WHAT DOES IT MEAN FOR DESIGNERS?
In October, Ballant presented a lecture to the AIGA NY, which Matt Ipcar moderated, about what design can and can’t do in the context of an election. During her talk, she drew parallels between the presidential campaign and the United Kingdom’s “Brexit” vote to leave the European Union, and referenced an article London-based Pentagram partner Marina Willer wrote for Eye. In the piece, Willer expressed guilt about what designers weren’t able to accomplish.

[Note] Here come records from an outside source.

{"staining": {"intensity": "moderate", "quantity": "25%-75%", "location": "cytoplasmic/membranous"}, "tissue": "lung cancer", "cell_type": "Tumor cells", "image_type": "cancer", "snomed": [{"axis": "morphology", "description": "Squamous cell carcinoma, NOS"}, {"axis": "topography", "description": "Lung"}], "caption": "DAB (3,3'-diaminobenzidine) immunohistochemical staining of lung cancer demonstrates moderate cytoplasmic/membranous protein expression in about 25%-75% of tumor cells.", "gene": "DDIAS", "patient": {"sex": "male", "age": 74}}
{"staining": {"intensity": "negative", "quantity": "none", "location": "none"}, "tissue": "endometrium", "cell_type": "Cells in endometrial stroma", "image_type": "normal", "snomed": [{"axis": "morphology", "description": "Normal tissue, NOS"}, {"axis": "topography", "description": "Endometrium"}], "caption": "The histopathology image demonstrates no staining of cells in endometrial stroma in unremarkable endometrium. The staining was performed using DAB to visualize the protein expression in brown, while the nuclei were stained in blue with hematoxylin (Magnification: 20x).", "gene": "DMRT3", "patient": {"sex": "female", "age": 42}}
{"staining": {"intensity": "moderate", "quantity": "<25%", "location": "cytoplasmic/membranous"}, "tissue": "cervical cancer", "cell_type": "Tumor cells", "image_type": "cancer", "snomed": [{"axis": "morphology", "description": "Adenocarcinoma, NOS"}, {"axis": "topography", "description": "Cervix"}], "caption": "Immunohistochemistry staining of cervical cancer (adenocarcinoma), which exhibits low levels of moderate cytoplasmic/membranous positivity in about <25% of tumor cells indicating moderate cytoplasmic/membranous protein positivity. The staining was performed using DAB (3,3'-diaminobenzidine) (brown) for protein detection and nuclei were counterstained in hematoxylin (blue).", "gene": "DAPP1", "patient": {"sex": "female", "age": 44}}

It’s not that our industry was silent. Many campaigns were crafted for the Remain camp and many things were said. We created clever campaigns, beautiful campaigns, and funny campaigns, but we created them for each other, myself included. By and large we preached to the converted, when what we needed to do was to give those who were undecided some clarity. To change history we needed to directly speak to those who chose to vote leave by communicating simple information and direct implications.
Ballant found herself wondering about what can happen when design isn’t overthought or overproduced with the hat as a prime example. “The making of the hat, the actual idea of it, might have come from a brand strategist or it might not of, which is kind of the salient point,” she says. “It certainly wasn’t a ‘design first’ strategist or thinker. It didn’t come from a team of design experts. It’s not slick. Its origin seems spontaneous, not thought out. It seemed like it was a one off made on a whim, without any thought as to how it operated within a larger system, or without any expectations as to what its impact was or what system it built off of. It didn’t seem like it came from a pitch deck. It was, like Trump, sheer personality.”
While Ballant is far from calling for a revolt against design systems and style guidelines, she advocates a broader tool kit for designers. “In a way, the fluke success of that hat was a rejection of ‘design thinking’ and ‘design strategy’ as a whole,” Ballant says. “And designers should really think about that, because we’ve built a whole economy around that as a practice. We’ve sold ourselves on the premise that this is how things should be done.”
She argues sometimes it might be strategic for designers to ignore instincts about the visual aspects of design—like kerning, typography, and a systematic polished sensibility—and embrace an “undesigned” approach since it might be more relevant or effective in certain situations. “Hillary’s direction was universally praised as good design,” Ballant says referring to the sophisticated direction Hillary took. “The pundits were all wrong, the pollsters were wrong, and the design class was wrong, too.”
A couple months ago in Central Park, well before the election, I saw three women who were clearly out-of-towners and who looked like they had just come from the Trump store, judging from the crisp Trump shopping bags they had in tow. They were wearing the Make America Great Again caps and, as tourists do, were snapping photos in the park. As I saw it, to them, a pilgrimage to the Trump store was as much of a not-to-miss attraction as Central Park. I, too, underestimated the gravitational pull Trump’s hat had to his most fervent supporters, and to voters who were were looking for a candidate who could inspire the type of hope they wanted. While Hillary won the popular vote by a landslide—the latest count puts her at 2.8 million votes over Trump—she just didn’t come out ahead in the states where she needed Electoral College votes the most. It was the people who would venture to N.Y.C. to shop at the Trump store that Democrats had to convince, and unfortunately, they weren’t able to.
The 2016 election probably wasn’t won or lost on a hat or a branding system, but the hat serves as a powerful proxy for how blindsided many were by the forces that led to Trump becoming president-elect. It’s an allegory about how to interpret symbols, how to deploy design, and why visual fluency is crucial for everyone—not just designers—as we process, regroup, and strategize for the next round of elections.